ANNEM VE AMCAM TÜRKİYE DEDİ
– Ailem kararı bana bıraktı. Ama hepsinin görüşünü sordum ve dinledim. Sonunda Almanya için karar verdim. Annem, Türkiye için oynamamdan yanaydı. “Köklerin orası evladım” dedi. “Dedenler, ninenler Türkiye’den geldiler!” Amcam da bu görüşteydi. Bana Zonguldak’ı anlattı, oraya gittiğinde içinde kabaran duygulardan söz etti. Ama ben hiç onun gibi hissetmiyordum! 17 yaşına kadar sadece iki defa, yaz tatilinde Zonguldak’a gitmiştim. Tamam iyiydi ama evimdeymişim gibi de gelmemişti.
BABAM ALMANYA DEDİ
Babam, amcama karşı çıktı. “Mesut Almanya’da doğdu. Almanya’da okula gitti. Futbol oynamayı Alman takımlarında öğrendi. Bu yüzden Almanya için oynamalı!” dedi. Abim Mutlu da babamı destekledi. Ama onun gerekçesi farklıydı. “Türkiye’nin şimdiye kadar aldığı en büyük başarı 2002 Dünya Kupası üçüncülüğü, Almanya’nın ise 1954, 1974 ve 1990’da dünya şampiyonluğu var” dedi.

Kız kardeşim Neşe ise “Ben Türkiye’nin formalarını daha çok seviyorum” dedi ve gülümsedi. Sonra ben uzun uzun düşündüm ve aileme kararımı açıkladım. Alman Milli Takımı’nda oynayacaktım. Hayattaki en büyük hayalim olan üst düzey bir futbolcu olabilmek için bunu yapmam gerektiğini düşündüm.

Kitapta bu kısmı detaylı anlattım. Konsolosluğa girmemizle birlikte, Türk topraklarına ayak basmış olduk! Görevli memura geliş nedenimizi söylediğimiz andan itibaren bize nefretle yaklaştı! Bizden çok sonra gelmiş insanların işi bizden önce bitti. Sonunda babam, “Sıra bize ne zaman gelecek? İsmimizin çoktan okunması gerekiyordu” diye söylendi. Görevli, “Yarın gelin. Bugün yetiştiremedim!” dedi.

Ertesi gün yine gittik. Bekledik, bekledik, bekledik… Ta ki babam memurun odasını hızla açıp bağırana kadar: “Oğlum, pasaportunu geri vermeden burayı terk etmeyeceğiz!” Sesi yükselmişti. Memur, kararımızı tamamen kişisel almıştı. Sonunda işimizi zoraki olsa da yaptırabildik.

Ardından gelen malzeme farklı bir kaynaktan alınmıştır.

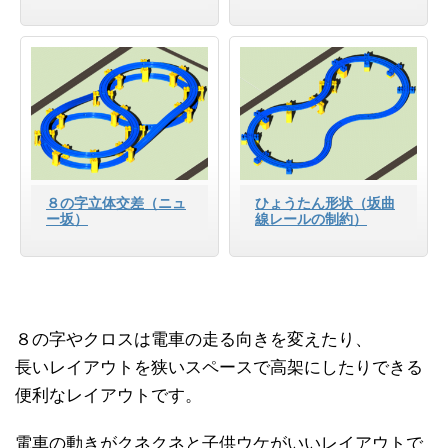
８の字立体交差（ニュ
ひょうたん形状（坂曲
ー坂）
線レールの制約）
８の字やクロスは電車の走る向きを変えたり、
長いレイアウトを狭いスペースで高架にしたりできる
便利なレイアウトです。
電車の動きがクネクネと子供ウケがいいレイアウトで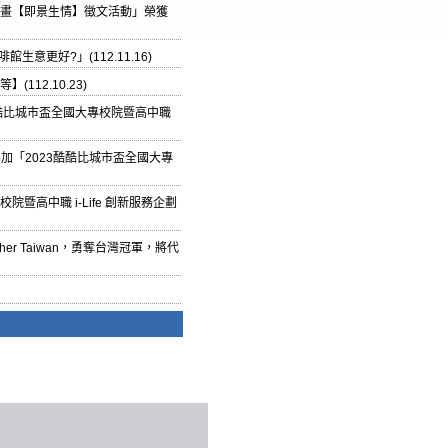
計畫【即景生情】徵文活動」榮獲
更好?」(112.11.16)
112.10.23)
酷酷比城市盃全國大專校院暨高中職
學參加「2023酷酷比城市盃全國大專
暨高中職 i-Life 創新服務企劃
her Taiwan，勇奪台灣冠軍，將代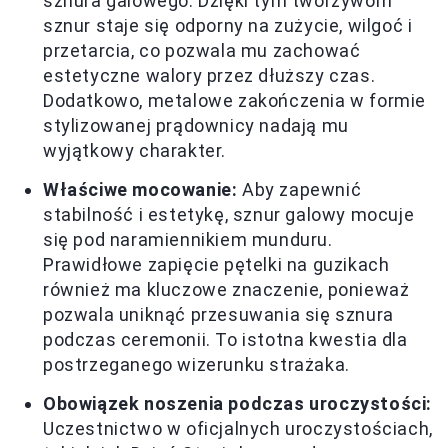
sznura galowego. Dzięki tym tworzywom
sznur staje się odporny na zużycie, wilgoć i
przetarcia, co pozwala mu zachować
estetyczne walory przez dłuższy czas.
Dodatkowo, metalowe zakończenia w formie
stylizowanej prądownicy nadają mu
wyjątkowy charakter.
Właściwe mocowanie:
Aby zapewnić
stabilność i estetykę, sznur galowy mocuje
się pod naramiennikiem munduru.
Prawidłowe zapięcie pętelki na guzikach
również ma kluczowe znaczenie, ponieważ
pozwala uniknąć przesuwania się sznura
podczas ceremonii. To istotna kwestia dla
postrzeganego wizerunku strażaka.
Obowiązek noszenia podczas uroczystości:
Uczestnictwo w oficjalnych uroczystościach,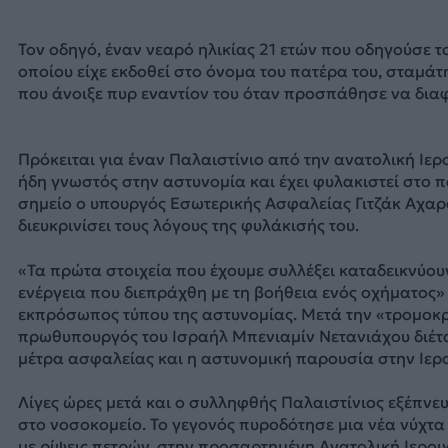
Τον οδηγό, έναν νεαρό ηλικίας 21 ετών που οδηγούσε το
οποίου είχε εκδοθεί στο όνομα του πατέρα του, σταμά
που άνοιξε πυρ εναντίον του όταν προσπάθησε να διαφ
Πρόκειται για έναν Παλαιστίνιο από την ανατολική Ιε
ήδη γνωστός στην αστυνομία και έχει φυλακιστεί στο π
σημείο ο υπουργός Εσωτερικής Ασφαλείας Γιτζάκ Αχαρό
διευκρινίσει τους λόγους της φυλάκισής του.
«Τα πρώτα στοιχεία που έχουμε συλλέξει καταδεικνύου
ενέργεια που διεπράχθη με τη βοήθεια ενός οχήματος»
εκπρόσωπος τύπου της αστυνομίας. Μετά την «τρομοκρ
πρωθυπουργός του Ισραήλ Μπενιαμίν Νετανιάχου διέτα
μέτρα ασφαλείας και η αστυνομική παρουσία στην Ιερ
Λίγες ώρες μετά και ο συλληφθής Παλαιστίνιος εξέπνε
στο νοσοκομείο. Το γεγονός πυροδότησε μια νέα νύχτα
με ρίψεις πετρών, στην προσαρτημένη Ανατολική Ιερο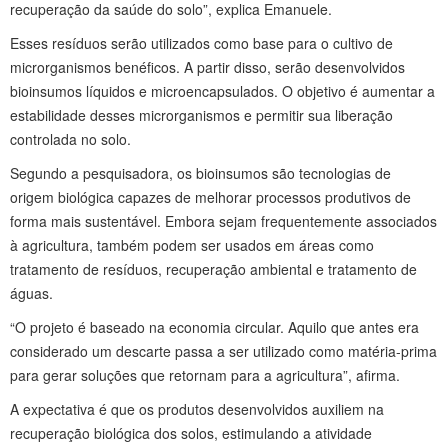
recuperação da saúde do solo”, explica Emanuele.
Esses resíduos serão utilizados como base para o cultivo de
microrganismos benéficos. A partir disso, serão desenvolvidos
bioinsumos líquidos e microencapsulados. O objetivo é aumentar a
estabilidade desses microrganismos e permitir sua liberação
controlada no solo.
Segundo a pesquisadora, os bioinsumos são tecnologias de
origem biológica capazes de melhorar processos produtivos de
forma mais sustentável. Embora sejam frequentemente associados
à agricultura, também podem ser usados em áreas como
tratamento de resíduos, recuperação ambiental e tratamento de
águas.
“O projeto é baseado na economia circular. Aquilo que antes era
considerado um descarte passa a ser utilizado como matéria-prima
para gerar soluções que retornam para a agricultura”, afirma.
A expectativa é que os produtos desenvolvidos auxiliem na
recuperação biológica dos solos, estimulando a atividade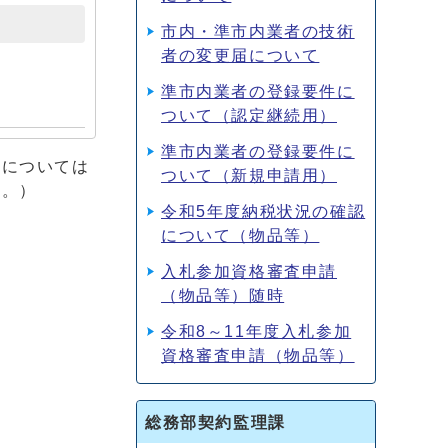
市内・準市内業者の技術
者の変更届について
準市内業者の登録要件に
ついて（認定継続用）
準市内業者の登録要件に
簿については
ついて（新規申請用）
す。）
令和5年度納税状況の確認
について（物品等）
入札参加資格審査申請
（物品等）随時
令和8～11年度入札参加
資格審査申請（物品等）
総務部契約監理課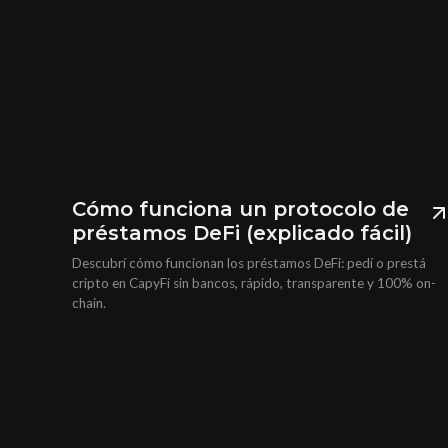
Cómo funciona un protocolo de
préstamos DeFi (explicado fácil)
Descubrí cómo funcionan los préstamos DeFi: pedí o prestá
cripto en CapyFi sin bancos, rápido, transparente y 100% on-
chain.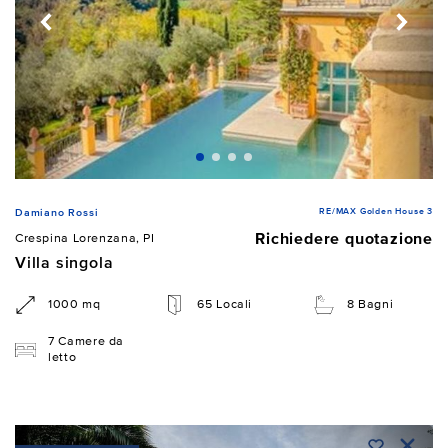
RE/MAX Golden House 3
Damiano Rossi
Richiedere quotazione
Crespina Lorenzana, PI
Villa singola
1000 mq
65 Locali
8 Bagni
7 Camere da
letto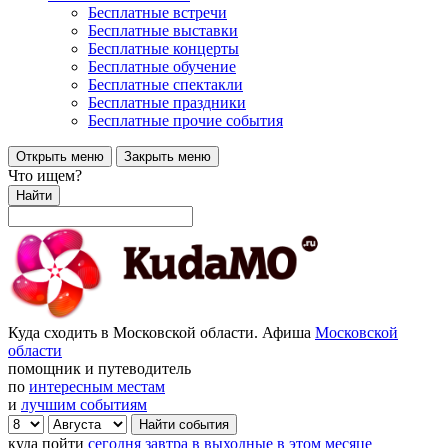
Бесплатные встречи
Бесплатные выставки
Бесплатные концерты
Бесплатные обучение
Бесплатные спектакли
Бесплатные праздники
Бесплатные прочие события
Открыть меню
Закрыть меню
Что ищем?
Найти
Куда сходить в Московской области. Афиша
Московской
области
помощник и путеводитель
по
интересным местам
и
лучшим событиям
куда пойти
сегодня
завтра
в выходные
в этом месяце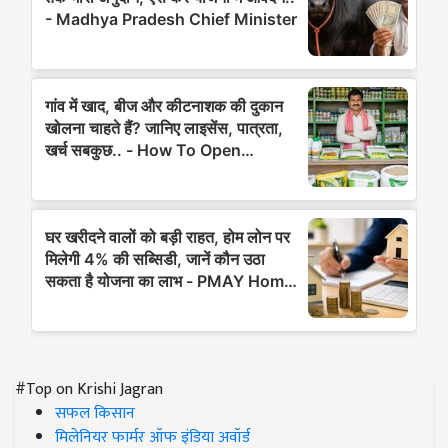
#Top on Krishi Jagran
सफल किसान
मिलेनियर फार्मर ऑफ इंडिया अवॉर्ड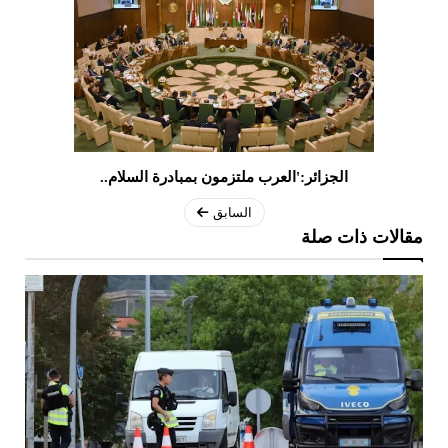
الجزائر:'العرب ملتزمون بمبادرة السلام..
السابق
مقالات ذات صلة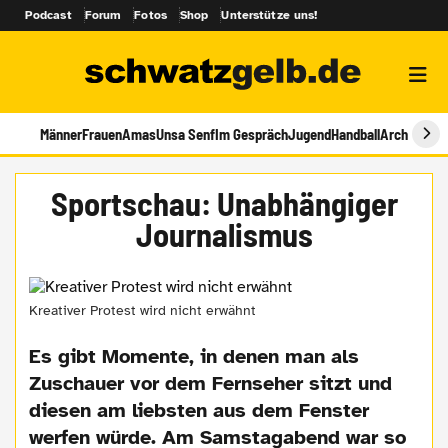
Podcast
Forum
Fotos
Shop
Unterstütze uns!
Männer
Frauen
Amas
Unsa Senf
Im Gespräch
Jugend
Handball
Archiv
Sportschau: Unabhängiger
Journalismus
Kreativer Protest wird nicht erwähnt
Es gibt Momente, in denen man als
Zuschauer vor dem Fernseher sitzt und
diesen am liebsten aus dem Fenster
werfen würde. Am Samstagabend war so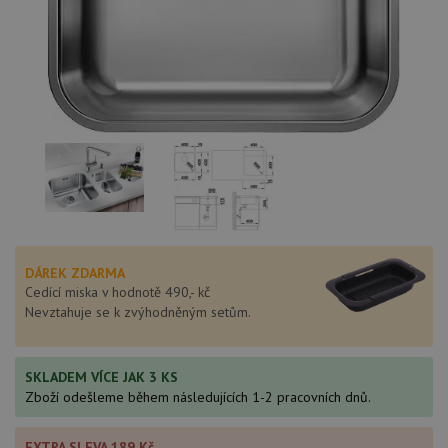
DÁREK ZDARMA
Cedící miska v hodnotě 490,- kč
Nevztahuje se k zvýhodněným setům.
SKLADEM VÍCE JAK 3 KS
Zboží odešleme během následujících 1-2 pracovních dnů.
EXTRA SLEVA 189 Kč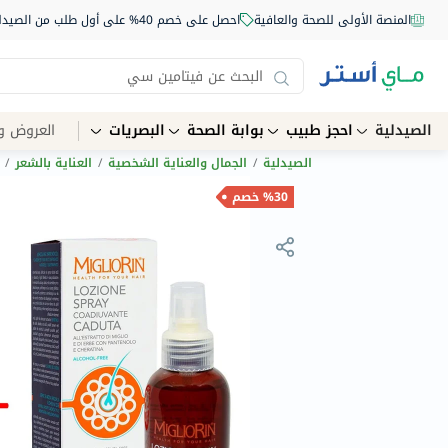
المنصة الأولى للصحة والعافية
احصل على خصم 40% على أول طلب من الصيدلية أونلاين استخدم الكود: NEW40
الصيدلية
احجز طبيب
بوابة الصحة
البصريات
العروض و
الصيدلية
/
الجمال والعناية الشخصية
/
العناية بالشعر
/
%30 خصم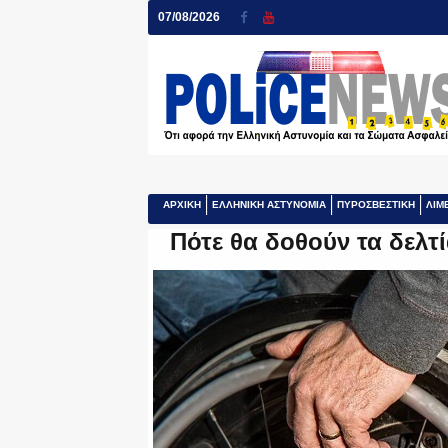
07/08/2026
ΑΡΧΙΚΗ
ΕΛΛΗΝΙΚΗ ΑΣΤΥΝΟΜΙΑ
ΠΥΡΟΣΒΕΣΤΙΚΗ
ΛΙΜ
Πότε θα δοθούν τα δελτ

-İlk milli maçımdan önceki günlerde, internet sayfamı hakaretler yüzünden kapatmak zorunda kaldım. Oysa Almanya’yı seçme kararım, Türkiye’ye karşı alınmış bir karar değildi. Almanya için oynamaya karar vermiş olmam, Türkiye’yi kalbimde taşımadığım, kafamda bitirdiğim, kendimi Türkiye’ye ve Türk insanına kapadığım anlamına gelmiyordu. Ama derdimi anlatamadığım çok oldu.